(Study material Opens)
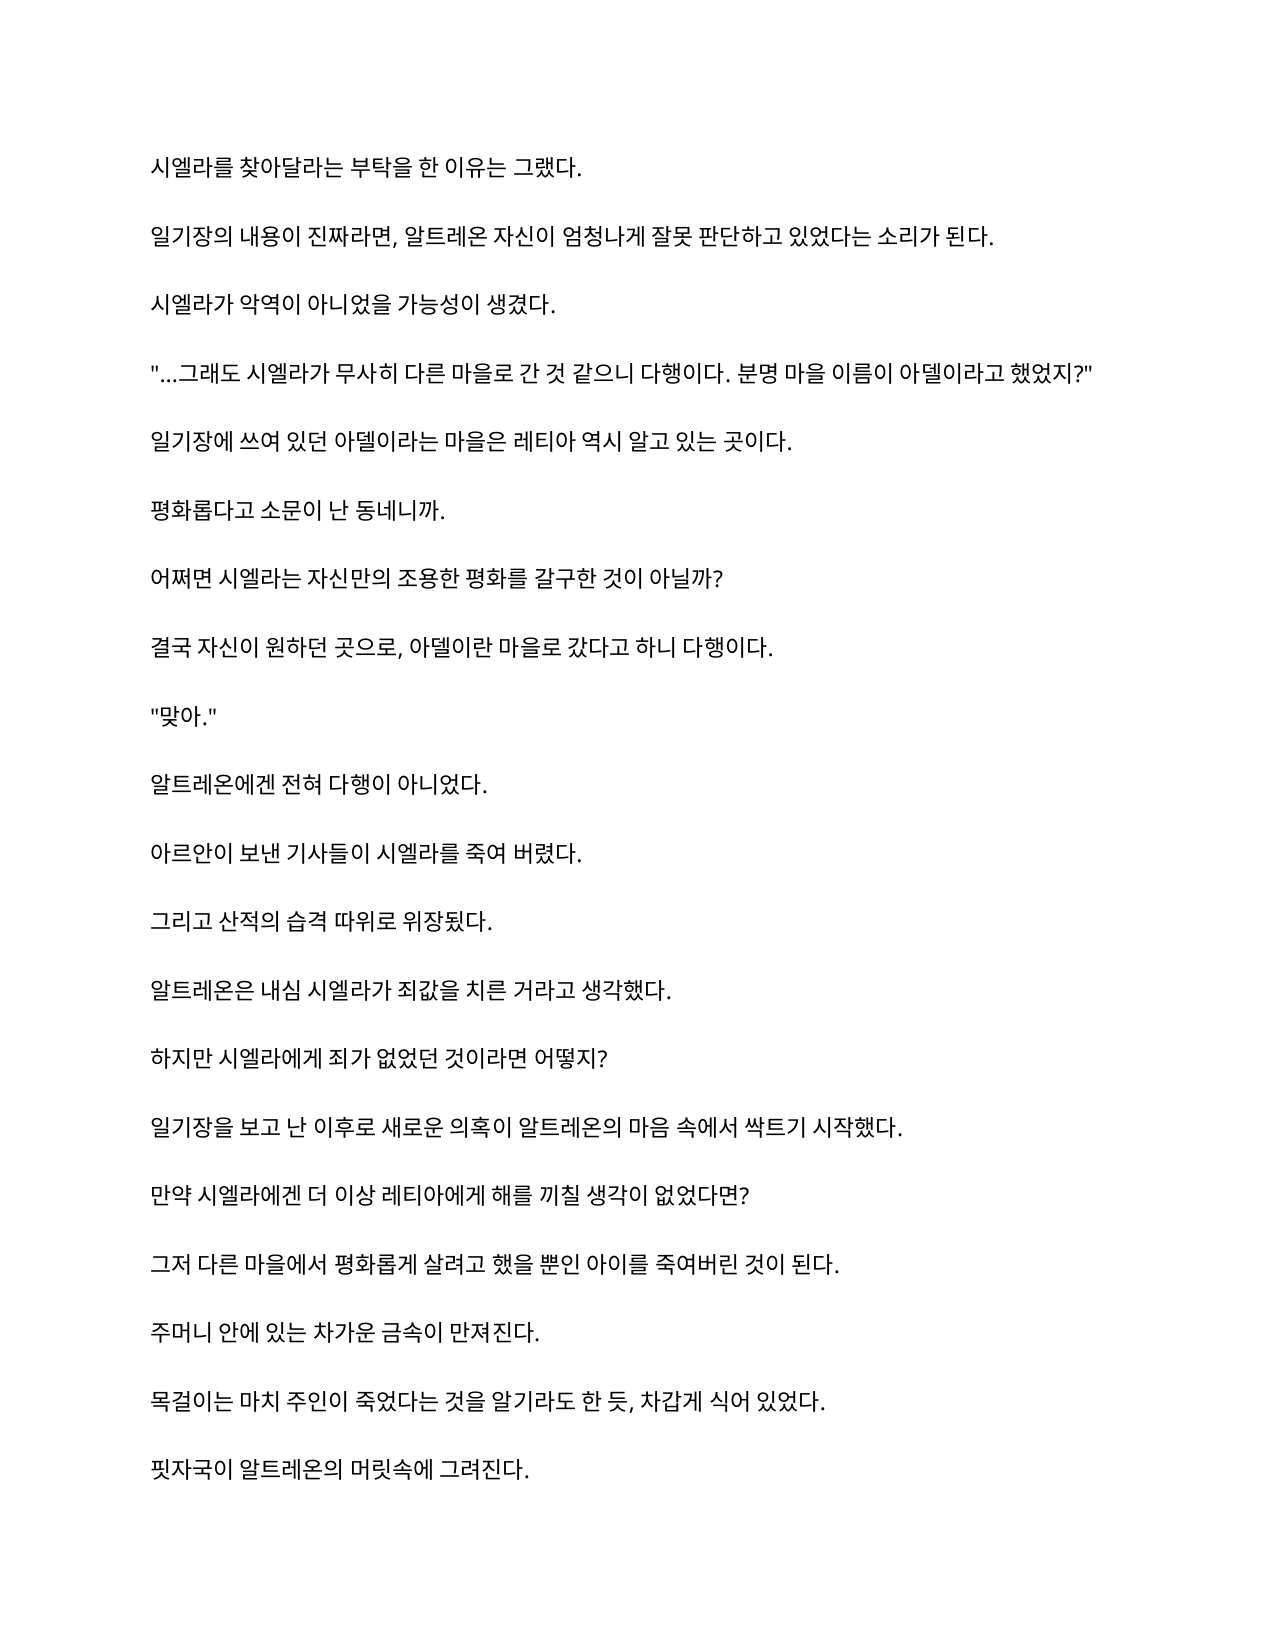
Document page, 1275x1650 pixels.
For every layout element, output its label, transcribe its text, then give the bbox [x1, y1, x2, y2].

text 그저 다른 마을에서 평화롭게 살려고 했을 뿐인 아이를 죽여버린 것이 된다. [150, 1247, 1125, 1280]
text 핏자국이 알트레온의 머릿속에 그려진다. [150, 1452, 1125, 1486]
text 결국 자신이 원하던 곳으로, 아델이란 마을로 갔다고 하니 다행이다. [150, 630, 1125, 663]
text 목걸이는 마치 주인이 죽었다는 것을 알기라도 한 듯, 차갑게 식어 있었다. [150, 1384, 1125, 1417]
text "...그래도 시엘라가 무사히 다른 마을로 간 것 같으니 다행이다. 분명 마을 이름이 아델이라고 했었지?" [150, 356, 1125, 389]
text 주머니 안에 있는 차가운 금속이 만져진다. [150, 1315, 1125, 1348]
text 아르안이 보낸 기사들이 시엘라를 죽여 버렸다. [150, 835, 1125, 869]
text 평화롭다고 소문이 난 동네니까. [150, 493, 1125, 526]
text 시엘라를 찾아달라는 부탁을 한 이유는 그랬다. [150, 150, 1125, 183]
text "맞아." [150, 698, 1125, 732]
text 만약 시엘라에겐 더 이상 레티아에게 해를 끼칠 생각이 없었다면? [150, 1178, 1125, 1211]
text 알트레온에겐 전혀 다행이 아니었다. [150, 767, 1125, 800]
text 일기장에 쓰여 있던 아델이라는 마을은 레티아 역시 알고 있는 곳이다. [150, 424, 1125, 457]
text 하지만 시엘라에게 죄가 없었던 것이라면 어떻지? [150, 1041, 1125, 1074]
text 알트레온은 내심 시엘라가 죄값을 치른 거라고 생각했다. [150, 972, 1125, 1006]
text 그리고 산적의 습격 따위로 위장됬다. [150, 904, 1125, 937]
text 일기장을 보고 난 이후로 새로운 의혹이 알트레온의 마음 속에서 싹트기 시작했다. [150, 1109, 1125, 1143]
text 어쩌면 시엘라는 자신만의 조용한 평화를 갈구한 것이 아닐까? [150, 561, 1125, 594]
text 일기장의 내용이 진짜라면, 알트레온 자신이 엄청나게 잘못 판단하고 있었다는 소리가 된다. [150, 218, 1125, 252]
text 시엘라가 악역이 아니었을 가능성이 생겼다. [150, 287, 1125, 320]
(Study material Closes)
— Task details —
Please repeat every record above exactly, leaving the pictures out.

— Answer space —
Document page, 1275x1650 pixels.
For every layout element, output its label, transcribe its text, then give the bbox [x1, y1, x2, y2].

text 그저 다른 마을에서 평화롭게 살려고 했을 뿐인 아이를 죽여버린 것이 된다. [150, 1247, 1125, 1280]
text 핏자국이 알트레온의 머릿속에 그려진다. [150, 1452, 1125, 1486]
text 결국 자신이 원하던 곳으로, 아델이란 마을로 갔다고 하니 다행이다. [150, 630, 1125, 663]
text 목걸이는 마치 주인이 죽었다는 것을 알기라도 한 듯, 차갑게 식어 있었다. [150, 1384, 1125, 1417]
text "...그래도 시엘라가 무사히 다른 마을로 간 것 같으니 다행이다. 분명 마을 이름이 아델이라고 했었지?" [150, 356, 1125, 389]
text 주머니 안에 있는 차가운 금속이 만져진다. [150, 1315, 1125, 1348]
text 아르안이 보낸 기사들이 시엘라를 죽여 버렸다. [150, 835, 1125, 869]
text 평화롭다고 소문이 난 동네니까. [150, 493, 1125, 526]
text 시엘라를 찾아달라는 부탁을 한 이유는 그랬다. [150, 150, 1125, 183]
text "맞아." [150, 698, 1125, 732]
text 만약 시엘라에겐 더 이상 레티아에게 해를 끼칠 생각이 없었다면? [150, 1178, 1125, 1211]
text 알트레온에겐 전혀 다행이 아니었다. [150, 767, 1125, 800]
text 일기장에 쓰여 있던 아델이라는 마을은 레티아 역시 알고 있는 곳이다. [150, 424, 1125, 457]
text 하지만 시엘라에게 죄가 없었던 것이라면 어떻지? [150, 1041, 1125, 1074]
text 알트레온은 내심 시엘라가 죄값을 치른 거라고 생각했다. [150, 972, 1125, 1006]
text 그리고 산적의 습격 따위로 위장됬다. [150, 904, 1125, 937]
text 일기장을 보고 난 이후로 새로운 의혹이 알트레온의 마음 속에서 싹트기 시작했다. [150, 1109, 1125, 1143]
text 어쩌면 시엘라는 자신만의 조용한 평화를 갈구한 것이 아닐까? [150, 561, 1125, 594]
text 일기장의 내용이 진짜라면, 알트레온 자신이 엄청나게 잘못 판단하고 있었다는 소리가 된다. [150, 218, 1125, 252]
text 시엘라가 악역이 아니었을 가능성이 생겼다. [150, 287, 1125, 320]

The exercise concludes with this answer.